Japonya, Fukushima nükleer santralinde biriken radyoaktif suyu ne yapacağını tartışıyor

by Aybike Güzel
0 comment

Japonya’da 2011 yılında meydana gelen ve yaklaşık 6 dakika süren 9.1 şiddetindeki sarsıntı, ülkenin altyapı ve tesislerine çok önemli hasarlar vermişti. Zelzeleden etkilenen en kıymetli tesislerden biride Fukushima Daiichi nükleer güç santraliydi. Sarsıntı sonucu meydana gelen Tsunami sonrası santralin üç reaktöründe erime meydana gelmiş ve reaktörlerden etrafa radyoaktif su sızmış ve bu su yağmur ile yeraltı suları ile karışmıştı.

Depremin üzerinden geçen yaklaşık sekiz buçuk yıllık müddet zarfında kirli suyu belirli ölçüde temizleyen ve santral bölgesinde bulunan tanklarda depolayan şirket, karamsar bir haber verdi. Şirket yetkililerine nazaran üç yıl içinde radyoaktif suyu depolayacak alan kalmayacak.

 

1 milyon tondan fazla kirli suyu yaklaşık 1.000 adet tankta depolayan Tokyo Elektrik Şirketi yaptığı açıklamada, daha fazla depolama tankı inşa edileceğini fakat elde edilecek maksimumum kapasitenin 1.37 milyon ton olduğunu tabir etmiş. Şirkete nazaran azamî kapasiteye 2022 yılının yaz aylarında ulaşılacak.

Çözüm teklifleri bile korkutucu 

Söz konusu tarihten sonra radyoaktif suyla ilgili izlenecek hareket biçimlerini belirlemek üzere bir ortaya gelen yetkililer ise kimi tahlil teklifleri sunmuş durumda. Çözüm teklifleri, radyoaktif suyun; Pasifik Okyanusuna pompalanması, buharlaştırılması yahut yerin derinliklerine verilmesi alternatifleri ortasında şekillenmiş durumda. Bilim beşerlerine nazaran hepsi birbirinden fecî olan tekliflerin en mantıklısı ise suyun okyanusa pompalanması olarak görülmüş.

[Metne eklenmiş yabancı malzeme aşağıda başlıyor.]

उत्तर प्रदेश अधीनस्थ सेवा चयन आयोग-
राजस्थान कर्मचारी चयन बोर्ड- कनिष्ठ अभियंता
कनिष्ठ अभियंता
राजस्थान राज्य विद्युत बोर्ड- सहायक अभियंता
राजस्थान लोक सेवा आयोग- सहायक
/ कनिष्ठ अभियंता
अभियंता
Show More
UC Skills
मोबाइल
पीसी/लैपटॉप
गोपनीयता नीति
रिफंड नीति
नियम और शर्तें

Suyun okyanusa pompalanması fikri ise bölge halkı tarafından reaksiyonla karşılanmış. Halk, bu türlü bir tahlilin bölgedeki balık ve tarım sanayisinin sonunu getireceğine inanıyor.

Bazı bilim insanları da bölge halkıyla birebir fikre sahip olduklarını söz etmiş. Bunlar biri olan ve Tokyo Üniversitesinde misyon yapan Prof. Naoya Sekiya yaptığı açıklamada, “Fukushima’nın tekrar inşasından bahsettiğimiz şu günlerde sorulması gereken soru, bölge halkının hayatlarını hiçe sayarak rektörün devreden çıkarılması süreçlerini hızlandırmalı mıyız olmalıdır. Sorun yalnızca bilimle ilgili değil.” tabirlerini kullanmış.